A common misunderstanding is that the Plymouth brethren boarded the Mayflower in Plymouth England. This is simply not the case. The Plymouth Brethren is an Irish movement based in Dublin and was not established until the 1820’s. That is 200 years after Mayflower sailed.
The Mayflower Compact & The Founding Fathers
Yet another frequent misconception is the belief that the Mayflower Saints were the Founding Fathers of the United States of America. The facts are that a document, known as the Mayflower Compact believed to be the first governing document to establish civil order was drawn up, signed and witnessed aboard the Mayflower whilst it weigh anchor just off what is now North Truro. The terms set out in the document were then first implemented in what became the Plymouth Colony. The original document was lost and a replacement was drawn up. However nobody can be sure just how accurate the replacement document was. It was not until the 1770’s, some 150 years later, that the Founding Fathers drew up a document that superseded the Mayflower Compact.
The work of Bill Best Harris
We owe a huge debt of gratitude to Mr. Bill Best Harris, for his painstaking research showing the part that Newlyn played in being the very last port of call for the Mayflower. Bill Best Harris was the world leading expert and custodian of Plymouths historic archives
The Mayflower was given consent by James I to land in Virginia and although they were betrayed and delivered to Truro America to mark the intended destination there is an area of West Virginia named Newlyn in honour of the departure point of the Mayflower from England. It is also worth noting that located approximately 100 miles from the present Corn Hill Truro is the city of Boston Massachusetts named in honour of the Saints from Boston Lincolnshire.

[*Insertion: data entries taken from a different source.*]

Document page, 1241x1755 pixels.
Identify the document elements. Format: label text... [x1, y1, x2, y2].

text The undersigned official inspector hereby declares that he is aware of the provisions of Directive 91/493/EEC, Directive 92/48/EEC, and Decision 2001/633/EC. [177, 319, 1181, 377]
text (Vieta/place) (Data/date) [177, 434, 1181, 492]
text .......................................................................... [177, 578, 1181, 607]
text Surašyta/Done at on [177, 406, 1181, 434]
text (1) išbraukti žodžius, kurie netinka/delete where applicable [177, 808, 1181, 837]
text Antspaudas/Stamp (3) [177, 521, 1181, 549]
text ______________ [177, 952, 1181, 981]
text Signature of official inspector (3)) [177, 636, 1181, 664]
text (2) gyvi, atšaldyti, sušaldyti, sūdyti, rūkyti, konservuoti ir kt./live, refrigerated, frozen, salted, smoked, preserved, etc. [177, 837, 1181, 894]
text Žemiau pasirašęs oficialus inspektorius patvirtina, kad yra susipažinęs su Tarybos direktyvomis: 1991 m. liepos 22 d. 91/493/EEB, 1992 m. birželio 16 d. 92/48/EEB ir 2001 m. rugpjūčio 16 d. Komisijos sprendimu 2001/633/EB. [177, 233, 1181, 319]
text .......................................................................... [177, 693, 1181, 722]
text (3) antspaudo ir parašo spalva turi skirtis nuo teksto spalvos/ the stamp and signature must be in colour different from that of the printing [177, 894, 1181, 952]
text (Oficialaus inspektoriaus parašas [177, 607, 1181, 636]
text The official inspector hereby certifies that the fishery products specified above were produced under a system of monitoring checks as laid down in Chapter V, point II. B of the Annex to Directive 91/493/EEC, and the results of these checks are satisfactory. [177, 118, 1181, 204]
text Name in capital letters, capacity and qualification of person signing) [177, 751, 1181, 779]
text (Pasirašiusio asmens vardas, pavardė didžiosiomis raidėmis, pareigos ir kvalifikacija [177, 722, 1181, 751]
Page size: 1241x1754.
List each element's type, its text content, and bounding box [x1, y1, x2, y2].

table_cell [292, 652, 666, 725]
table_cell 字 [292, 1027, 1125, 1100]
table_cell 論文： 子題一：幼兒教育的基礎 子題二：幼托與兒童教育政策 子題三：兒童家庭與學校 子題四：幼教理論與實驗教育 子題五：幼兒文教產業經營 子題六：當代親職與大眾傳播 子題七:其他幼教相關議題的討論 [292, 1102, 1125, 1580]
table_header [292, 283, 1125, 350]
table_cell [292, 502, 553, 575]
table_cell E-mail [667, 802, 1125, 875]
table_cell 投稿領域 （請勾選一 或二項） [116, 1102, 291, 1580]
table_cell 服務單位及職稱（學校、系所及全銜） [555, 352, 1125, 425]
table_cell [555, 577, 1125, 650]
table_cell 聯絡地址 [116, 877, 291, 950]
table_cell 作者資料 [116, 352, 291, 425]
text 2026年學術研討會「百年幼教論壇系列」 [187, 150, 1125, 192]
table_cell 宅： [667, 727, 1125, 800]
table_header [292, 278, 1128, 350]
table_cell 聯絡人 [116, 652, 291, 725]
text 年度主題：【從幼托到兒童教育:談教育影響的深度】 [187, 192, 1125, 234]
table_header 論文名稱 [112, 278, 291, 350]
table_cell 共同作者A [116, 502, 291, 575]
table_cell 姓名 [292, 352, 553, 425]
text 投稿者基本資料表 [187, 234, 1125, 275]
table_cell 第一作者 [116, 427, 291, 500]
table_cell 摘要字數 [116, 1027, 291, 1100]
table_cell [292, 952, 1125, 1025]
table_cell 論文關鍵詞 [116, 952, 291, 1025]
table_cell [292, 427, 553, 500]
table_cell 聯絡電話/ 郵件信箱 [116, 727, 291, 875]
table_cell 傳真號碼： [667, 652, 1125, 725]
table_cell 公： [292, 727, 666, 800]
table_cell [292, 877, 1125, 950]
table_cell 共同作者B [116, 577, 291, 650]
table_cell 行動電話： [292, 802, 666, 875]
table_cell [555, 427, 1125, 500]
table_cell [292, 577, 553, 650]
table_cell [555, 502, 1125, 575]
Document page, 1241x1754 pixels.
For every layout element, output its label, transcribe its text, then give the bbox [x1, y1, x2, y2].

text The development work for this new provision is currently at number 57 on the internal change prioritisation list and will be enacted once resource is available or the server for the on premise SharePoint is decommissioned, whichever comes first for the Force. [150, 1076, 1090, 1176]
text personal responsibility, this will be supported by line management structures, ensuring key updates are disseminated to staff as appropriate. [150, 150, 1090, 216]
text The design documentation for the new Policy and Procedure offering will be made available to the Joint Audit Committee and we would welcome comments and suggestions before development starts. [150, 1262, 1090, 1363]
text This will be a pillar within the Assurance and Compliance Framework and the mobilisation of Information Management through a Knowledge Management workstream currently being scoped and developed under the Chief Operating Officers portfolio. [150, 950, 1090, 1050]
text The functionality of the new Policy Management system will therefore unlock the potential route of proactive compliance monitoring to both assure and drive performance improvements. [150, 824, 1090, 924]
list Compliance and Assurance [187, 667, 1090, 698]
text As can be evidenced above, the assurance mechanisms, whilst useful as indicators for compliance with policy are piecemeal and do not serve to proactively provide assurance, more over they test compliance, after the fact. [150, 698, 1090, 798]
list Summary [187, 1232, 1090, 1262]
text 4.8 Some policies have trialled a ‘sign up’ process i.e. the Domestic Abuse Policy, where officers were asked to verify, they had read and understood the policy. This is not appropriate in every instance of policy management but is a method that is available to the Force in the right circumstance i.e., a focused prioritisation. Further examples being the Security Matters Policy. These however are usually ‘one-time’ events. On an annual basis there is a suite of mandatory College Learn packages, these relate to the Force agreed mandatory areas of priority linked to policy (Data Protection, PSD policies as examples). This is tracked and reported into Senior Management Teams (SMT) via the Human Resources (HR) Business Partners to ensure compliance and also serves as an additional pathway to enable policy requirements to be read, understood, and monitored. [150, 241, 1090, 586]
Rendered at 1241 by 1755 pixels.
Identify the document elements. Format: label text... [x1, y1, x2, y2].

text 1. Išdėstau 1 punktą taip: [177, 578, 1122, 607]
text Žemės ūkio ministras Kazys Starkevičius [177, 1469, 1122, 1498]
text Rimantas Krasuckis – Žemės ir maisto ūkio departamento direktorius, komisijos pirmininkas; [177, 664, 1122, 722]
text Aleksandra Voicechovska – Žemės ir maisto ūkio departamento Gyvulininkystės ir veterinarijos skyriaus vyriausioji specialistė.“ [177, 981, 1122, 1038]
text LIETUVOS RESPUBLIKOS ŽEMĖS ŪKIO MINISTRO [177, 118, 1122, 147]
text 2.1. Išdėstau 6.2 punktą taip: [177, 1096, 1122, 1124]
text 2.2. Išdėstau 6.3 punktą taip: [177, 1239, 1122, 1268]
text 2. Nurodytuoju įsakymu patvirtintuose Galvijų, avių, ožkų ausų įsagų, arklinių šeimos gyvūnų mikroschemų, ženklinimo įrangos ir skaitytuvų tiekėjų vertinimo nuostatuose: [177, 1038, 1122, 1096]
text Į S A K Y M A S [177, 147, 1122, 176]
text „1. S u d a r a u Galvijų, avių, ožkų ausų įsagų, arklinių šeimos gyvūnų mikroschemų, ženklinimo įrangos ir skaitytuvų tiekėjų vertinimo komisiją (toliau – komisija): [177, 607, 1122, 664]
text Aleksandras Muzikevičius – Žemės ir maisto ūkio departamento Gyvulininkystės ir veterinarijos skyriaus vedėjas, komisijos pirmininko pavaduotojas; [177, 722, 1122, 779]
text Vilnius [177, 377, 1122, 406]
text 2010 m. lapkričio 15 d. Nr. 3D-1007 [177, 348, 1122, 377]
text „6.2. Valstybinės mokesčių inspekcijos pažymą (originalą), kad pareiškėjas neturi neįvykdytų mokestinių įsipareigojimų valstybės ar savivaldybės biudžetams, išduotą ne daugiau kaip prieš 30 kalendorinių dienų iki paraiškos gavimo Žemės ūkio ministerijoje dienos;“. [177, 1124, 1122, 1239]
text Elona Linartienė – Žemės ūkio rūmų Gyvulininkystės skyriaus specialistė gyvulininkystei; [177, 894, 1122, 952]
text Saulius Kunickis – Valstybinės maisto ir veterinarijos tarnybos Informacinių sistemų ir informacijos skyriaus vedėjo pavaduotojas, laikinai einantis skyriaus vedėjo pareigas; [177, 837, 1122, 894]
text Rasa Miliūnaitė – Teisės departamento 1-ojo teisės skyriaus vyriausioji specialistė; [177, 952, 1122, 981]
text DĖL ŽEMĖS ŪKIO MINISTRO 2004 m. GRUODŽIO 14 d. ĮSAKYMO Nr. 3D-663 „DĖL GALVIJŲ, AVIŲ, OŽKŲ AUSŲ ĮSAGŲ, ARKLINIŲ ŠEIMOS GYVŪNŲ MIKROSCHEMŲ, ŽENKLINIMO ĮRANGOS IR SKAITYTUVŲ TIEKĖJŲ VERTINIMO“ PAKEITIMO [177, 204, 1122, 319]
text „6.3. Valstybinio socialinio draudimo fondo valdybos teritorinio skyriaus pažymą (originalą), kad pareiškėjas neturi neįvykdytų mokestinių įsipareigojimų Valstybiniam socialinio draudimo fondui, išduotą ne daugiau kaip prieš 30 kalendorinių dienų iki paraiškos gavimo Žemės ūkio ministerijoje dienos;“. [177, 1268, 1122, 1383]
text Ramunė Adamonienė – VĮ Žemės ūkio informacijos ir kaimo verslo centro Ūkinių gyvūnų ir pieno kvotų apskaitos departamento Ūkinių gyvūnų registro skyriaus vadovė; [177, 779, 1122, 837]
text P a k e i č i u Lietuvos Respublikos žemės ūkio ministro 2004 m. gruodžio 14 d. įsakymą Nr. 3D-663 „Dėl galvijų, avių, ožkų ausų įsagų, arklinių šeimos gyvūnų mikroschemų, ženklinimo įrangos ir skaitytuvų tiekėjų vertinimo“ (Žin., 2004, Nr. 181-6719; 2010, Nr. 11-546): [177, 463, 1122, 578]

It should also be remembered that William Bradford who helped write the Mayflower compact and later became governor of Plymouth Colony did write an account of the Mayflower’s journey. However unfortunately he did not write this at the time. These writings that can still be seen today are the memories of an old man shortly before his death. Although they are helpful they can never give a full picture. William Bradford even barely gives mention to the tragic death by drowning of his wife. Sadly but not surprisingly there are gaps that will probably remain lost in the history of time.
Mayflower has become a multimillion pound business causing massive investments to be made. It is therefore unsurprising that history has been rewritten to promote this investment. This document contains what is believed to be the facts and although not all history can ever be proven I hope that its contents show that certain documents claiming to be facts together with some common beliefs can with certainty be shown to be false.